As also shown in Fig. 7, the infection density affects the difference between the maximum and minimum of $χ1$ $(χ2)$⁠. When $ρ1=0.2$ $(ρ2=0.2)$⁠, the maximum of $χ1$ $(χ2)$ is 1.54 (2.26) times the minimum, while when $ρ1=0.6$ $(ρ2=0.6)$⁠, the maximum of $χ1$ $(χ2)$ is 1.16 (1.34) times the minimum. Then we can say that the smaller the infection density $ρ1$ $(ρ2)$⁠, the stronger $v$ affects the inhomogeneity of the epidemic spreading. Besides, comparing Fig. 7(a) and Fig. 7(b) represents that when $ρ1=ρ2$ and $v∊[0.2,2]$ are the same, $χ2$ are always larger than $χ1$⁠. This means that the inhomogeneity is more obvious in mode 2 than in mode 1 at the same speed $v$⁠, which is in accord with the case of static networks.
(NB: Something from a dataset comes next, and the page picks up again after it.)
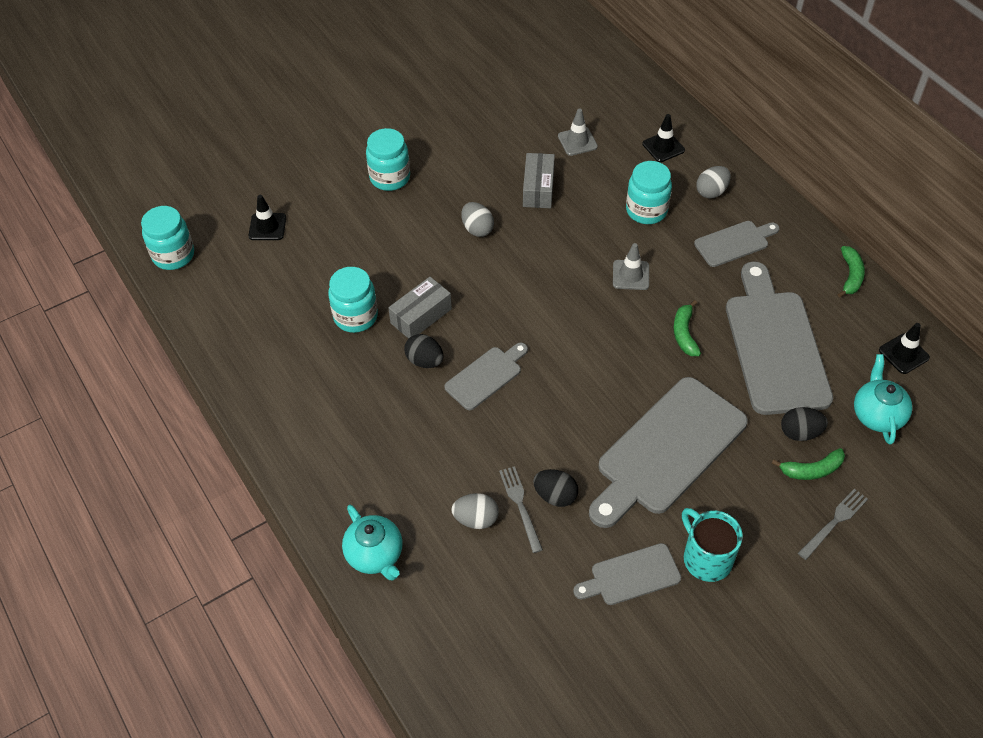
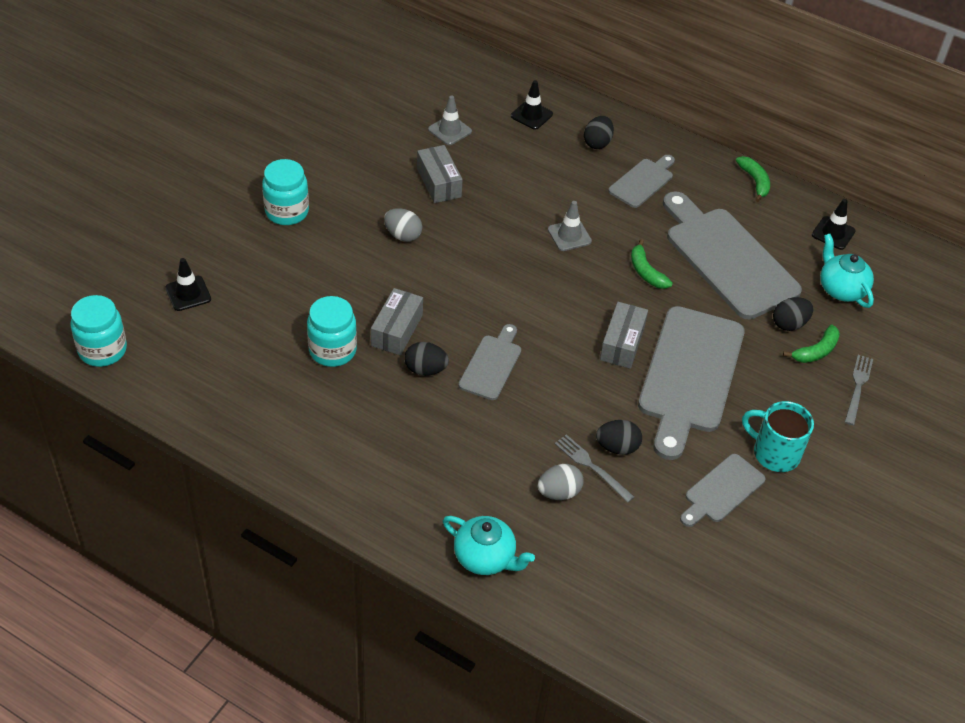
camera: 30 degrees left, 5 degrees down
(619, 397) = (622, 343): none -> grey box
(646, 210) = (549, 175): turquoise jar -> none
(711, 192) = (597, 143): grey egg -> black egg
In this paper, the inhomogeneity of the epidemic spreading in two spreading modes of the SIS model is investigated. The simulations in the static and dynamic networks show that the infected individuals are usually prone to gather into large clusters as the infected individuals always infect their neighbors. For such a reason, the epidemic usually spreads inhomogeneously. Even in dynamic networks, the inhomogeneity can be kept well. And, the smaller the infection density, the more inhomogeneously the epidemic spreads. However, the inhomogeneity decreases with the increase of the individuals’ speed in the dynamic networks, and the epidemic spreading becomes almost homogeneous when the speed is large enough.

This research is partially supported by the National Natural Science Foundation of China (Grant Nos. 60973152 and 60573172), the Doctoral Program Foundation of Institution of Higher Education of China (Grant No. 20070141014), and the Natural Science Foundation of Liaoning Province (Grant No. 20082165).